Improving Internal and External Systems

  1. Revisit delivery models
  • Ensure you prioritise internal communication between staff and delivery teams, especially as you bring new teams into your employer engagement drive. Each team needs to know what progress their colleagues have made.
  • Use of e-portfolio is an accessible and flexible delivery model that can help communication between staff, employers and the apprentice.

 

  1. Communication and commitment
  • Focus on quality in your work with employers. Ensure you have the staff resources necessary to nurture and sustain relationships – at the very least a named person to hold overall responsibility for employer engagement.
  • Relationship building takes time – don’t expect immediate turn-around, especially when businesses need to set up an Apprenticeship programme from scratch. That’s a lot of internal work for a company.
  • Ensure close communication between employer and apprentice and assessor – at least monthly, but often fortnightly.
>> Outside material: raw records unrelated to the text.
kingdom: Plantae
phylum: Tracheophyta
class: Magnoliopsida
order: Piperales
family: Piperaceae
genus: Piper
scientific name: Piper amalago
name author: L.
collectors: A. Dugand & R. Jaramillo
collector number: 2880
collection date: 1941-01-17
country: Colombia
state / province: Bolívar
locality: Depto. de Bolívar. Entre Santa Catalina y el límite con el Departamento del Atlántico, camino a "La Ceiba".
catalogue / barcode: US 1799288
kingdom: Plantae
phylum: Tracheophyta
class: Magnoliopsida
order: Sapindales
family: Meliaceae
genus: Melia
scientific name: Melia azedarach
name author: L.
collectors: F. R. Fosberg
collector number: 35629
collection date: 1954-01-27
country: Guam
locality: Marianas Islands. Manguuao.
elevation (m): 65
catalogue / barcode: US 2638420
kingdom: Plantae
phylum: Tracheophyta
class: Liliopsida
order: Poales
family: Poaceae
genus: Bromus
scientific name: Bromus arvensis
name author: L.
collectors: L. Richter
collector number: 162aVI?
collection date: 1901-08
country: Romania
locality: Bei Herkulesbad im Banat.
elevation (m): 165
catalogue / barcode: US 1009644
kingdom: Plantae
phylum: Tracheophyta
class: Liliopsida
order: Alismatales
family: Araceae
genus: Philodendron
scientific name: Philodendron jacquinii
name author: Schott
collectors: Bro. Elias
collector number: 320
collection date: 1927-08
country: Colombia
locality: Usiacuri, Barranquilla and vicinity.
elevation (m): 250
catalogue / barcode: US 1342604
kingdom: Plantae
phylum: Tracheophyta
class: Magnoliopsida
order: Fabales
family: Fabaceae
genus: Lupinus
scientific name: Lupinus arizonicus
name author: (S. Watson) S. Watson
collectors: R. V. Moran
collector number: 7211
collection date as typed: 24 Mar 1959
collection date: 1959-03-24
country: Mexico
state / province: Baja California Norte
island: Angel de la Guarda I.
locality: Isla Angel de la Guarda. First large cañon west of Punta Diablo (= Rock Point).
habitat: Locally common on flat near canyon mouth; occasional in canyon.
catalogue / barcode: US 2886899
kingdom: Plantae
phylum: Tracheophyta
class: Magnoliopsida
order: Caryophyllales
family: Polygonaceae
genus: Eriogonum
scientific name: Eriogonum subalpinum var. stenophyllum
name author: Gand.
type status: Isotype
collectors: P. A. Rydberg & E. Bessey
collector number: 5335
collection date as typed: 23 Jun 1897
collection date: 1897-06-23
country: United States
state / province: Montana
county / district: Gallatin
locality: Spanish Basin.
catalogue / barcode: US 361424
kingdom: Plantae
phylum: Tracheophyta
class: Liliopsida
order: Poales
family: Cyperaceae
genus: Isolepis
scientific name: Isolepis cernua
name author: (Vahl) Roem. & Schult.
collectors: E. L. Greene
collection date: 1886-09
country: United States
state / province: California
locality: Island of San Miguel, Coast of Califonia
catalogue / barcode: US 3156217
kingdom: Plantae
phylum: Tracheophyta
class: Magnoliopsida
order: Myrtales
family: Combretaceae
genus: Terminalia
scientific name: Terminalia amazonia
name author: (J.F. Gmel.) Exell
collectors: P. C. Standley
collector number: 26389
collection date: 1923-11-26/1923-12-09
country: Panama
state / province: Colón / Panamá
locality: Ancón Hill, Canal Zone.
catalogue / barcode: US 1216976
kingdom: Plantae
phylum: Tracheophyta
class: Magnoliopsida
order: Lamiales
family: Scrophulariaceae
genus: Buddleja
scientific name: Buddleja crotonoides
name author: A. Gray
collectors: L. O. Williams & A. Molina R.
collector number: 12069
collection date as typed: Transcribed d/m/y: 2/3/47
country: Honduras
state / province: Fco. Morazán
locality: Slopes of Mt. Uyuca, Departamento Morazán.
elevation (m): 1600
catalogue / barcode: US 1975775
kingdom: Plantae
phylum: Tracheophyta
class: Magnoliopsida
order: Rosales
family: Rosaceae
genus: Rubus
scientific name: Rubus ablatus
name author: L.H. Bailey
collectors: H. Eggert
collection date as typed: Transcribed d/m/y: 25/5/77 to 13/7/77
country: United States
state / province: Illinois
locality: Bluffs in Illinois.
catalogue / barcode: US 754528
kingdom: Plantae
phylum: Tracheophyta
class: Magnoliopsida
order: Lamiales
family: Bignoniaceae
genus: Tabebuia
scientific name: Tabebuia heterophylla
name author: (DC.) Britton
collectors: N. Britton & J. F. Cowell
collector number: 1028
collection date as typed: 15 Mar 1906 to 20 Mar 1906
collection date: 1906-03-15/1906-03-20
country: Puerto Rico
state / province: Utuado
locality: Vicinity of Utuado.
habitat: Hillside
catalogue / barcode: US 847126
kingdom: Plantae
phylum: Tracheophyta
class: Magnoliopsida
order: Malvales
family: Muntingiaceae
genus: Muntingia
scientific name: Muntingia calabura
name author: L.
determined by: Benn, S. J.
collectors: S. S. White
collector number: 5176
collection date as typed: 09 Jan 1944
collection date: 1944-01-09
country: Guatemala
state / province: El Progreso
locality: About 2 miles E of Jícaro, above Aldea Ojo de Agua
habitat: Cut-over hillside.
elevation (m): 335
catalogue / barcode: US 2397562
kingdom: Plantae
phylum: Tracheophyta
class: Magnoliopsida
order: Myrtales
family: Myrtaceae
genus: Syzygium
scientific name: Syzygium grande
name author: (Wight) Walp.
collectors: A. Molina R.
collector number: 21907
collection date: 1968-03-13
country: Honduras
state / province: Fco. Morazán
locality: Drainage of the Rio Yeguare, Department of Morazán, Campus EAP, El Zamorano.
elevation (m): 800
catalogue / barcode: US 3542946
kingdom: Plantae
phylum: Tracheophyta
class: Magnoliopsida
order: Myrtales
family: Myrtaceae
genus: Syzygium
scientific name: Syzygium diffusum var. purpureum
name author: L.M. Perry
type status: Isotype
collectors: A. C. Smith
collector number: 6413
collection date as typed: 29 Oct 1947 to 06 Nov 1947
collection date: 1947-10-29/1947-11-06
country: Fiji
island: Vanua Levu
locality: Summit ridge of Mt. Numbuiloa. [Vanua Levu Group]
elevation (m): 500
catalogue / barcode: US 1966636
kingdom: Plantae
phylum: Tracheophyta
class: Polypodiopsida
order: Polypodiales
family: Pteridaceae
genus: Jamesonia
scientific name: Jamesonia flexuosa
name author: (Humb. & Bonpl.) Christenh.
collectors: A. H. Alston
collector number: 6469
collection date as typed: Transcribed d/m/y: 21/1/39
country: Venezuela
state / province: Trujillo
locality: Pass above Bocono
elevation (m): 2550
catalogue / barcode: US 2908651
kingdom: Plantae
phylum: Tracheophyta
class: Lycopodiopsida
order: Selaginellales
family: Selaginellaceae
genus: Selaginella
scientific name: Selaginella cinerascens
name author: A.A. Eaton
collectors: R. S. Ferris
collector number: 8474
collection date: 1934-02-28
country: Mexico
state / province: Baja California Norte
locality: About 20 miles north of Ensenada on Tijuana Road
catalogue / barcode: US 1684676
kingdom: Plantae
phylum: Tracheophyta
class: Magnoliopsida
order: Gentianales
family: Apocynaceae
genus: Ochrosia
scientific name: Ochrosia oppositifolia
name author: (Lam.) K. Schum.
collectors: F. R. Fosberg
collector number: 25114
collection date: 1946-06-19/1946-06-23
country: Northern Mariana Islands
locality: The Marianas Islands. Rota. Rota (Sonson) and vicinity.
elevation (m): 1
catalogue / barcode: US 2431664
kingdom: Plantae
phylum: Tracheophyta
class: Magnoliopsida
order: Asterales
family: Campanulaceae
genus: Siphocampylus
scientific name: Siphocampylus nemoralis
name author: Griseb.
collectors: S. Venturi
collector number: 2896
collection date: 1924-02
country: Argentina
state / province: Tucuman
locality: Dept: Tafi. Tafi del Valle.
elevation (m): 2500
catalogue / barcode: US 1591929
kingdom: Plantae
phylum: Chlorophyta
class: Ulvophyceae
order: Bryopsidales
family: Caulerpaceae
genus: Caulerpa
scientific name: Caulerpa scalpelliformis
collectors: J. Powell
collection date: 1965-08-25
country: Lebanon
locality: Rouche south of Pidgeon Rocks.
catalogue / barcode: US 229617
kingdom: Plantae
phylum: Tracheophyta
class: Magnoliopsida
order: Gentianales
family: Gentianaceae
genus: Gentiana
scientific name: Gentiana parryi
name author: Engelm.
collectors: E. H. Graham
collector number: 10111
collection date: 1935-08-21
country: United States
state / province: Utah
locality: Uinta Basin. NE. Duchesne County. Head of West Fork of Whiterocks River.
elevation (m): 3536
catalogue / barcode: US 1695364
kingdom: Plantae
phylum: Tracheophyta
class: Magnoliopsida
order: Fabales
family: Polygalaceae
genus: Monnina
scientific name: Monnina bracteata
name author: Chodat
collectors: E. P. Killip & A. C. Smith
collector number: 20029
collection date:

This will help maintain rapport, which is equally vital the young person, often in their first job, as the employer.

 

  1. Offering a 360° recruitment service
  • Ensure your employer engagement staff have a realistic caseload – at Bromley-by-Bow Centre, a full-time Apprenticeship Recruitment Consultant has a caseload of 45 employers.
  • The Consultant offers a full recruitment service to those employers, with full follow up and customer service with the employer and apprentice over the long-term.

Values-Driven Delivery

  1. Equality and Diversity
  • Apprenticeships hold great potential in furthering Equality and Diversity objectives – and Equality and Diversity is a powerful message to employers that appeals to their CSR objectives as well as business objectives.
  • Employers wanted to support groups who had not always achieved in the mainstream education setting – they wanted to help individuals who needed a hands-on, practical learning experience rather than an academic one.

 

  1. The role of the Third Sector
  • Consider the strengths of your organisation and what sets it apart – play to your strengths as a non-profit organisation and as community leaders.
  • The Third Sector thrives when it is values-driven, looking to improve reach into otherwise unsupported employers and learners, offering flexibility and non-traditional delivery models.

 

  1. Marketing and Messaging
  • Notwithstanding that ‘USP’ of the Third Sector, we have to do our groundwork to compete in a very competitive skills market – ensure high quality PR, marketing, image and messaging – otherwise we won’t be able to compete and the opportunities for our beneficiaries could be lost.
  • Leverage on accreditation and kite marks to communicate a values-driven and quality service, such as Investors in People, Living Wage Employer status, emphasising social and environmental sustainability.

Summary and Next Steps

  1. Focus on employer engagement
  • The ASSP project has facilitated a new focus on employer engagement, bringing us improved resources, materials and motivation.

 

  1. Full staff training
  • To bring the full staff team with you, and make each colleague an employer-facing ambassador of the organisation, you need to engage with them on a strategic level.
  • That means offering all staff an opportunity to understand your vision for employer engagement, and a working knowledge of how the Apprenticeship programme operates.

 

  1. The central employer-facing role
  • It is vital to have a main focus point for employer engagement – an employer recruitment consultant who specialises in connecting the space between provider and employer.
  • Without this nominated role, you can only embed employer engagement to a more limited level.

 

  1. What next?
  • The main challenge for our organisations now is sustaining the learning from the project and embedding this into practice.
  • We also need to see how the new apprentices and employers develop over the next six months – and how we cope internally on a quality level now that we have more employer relationships and more apprentice starts to manage.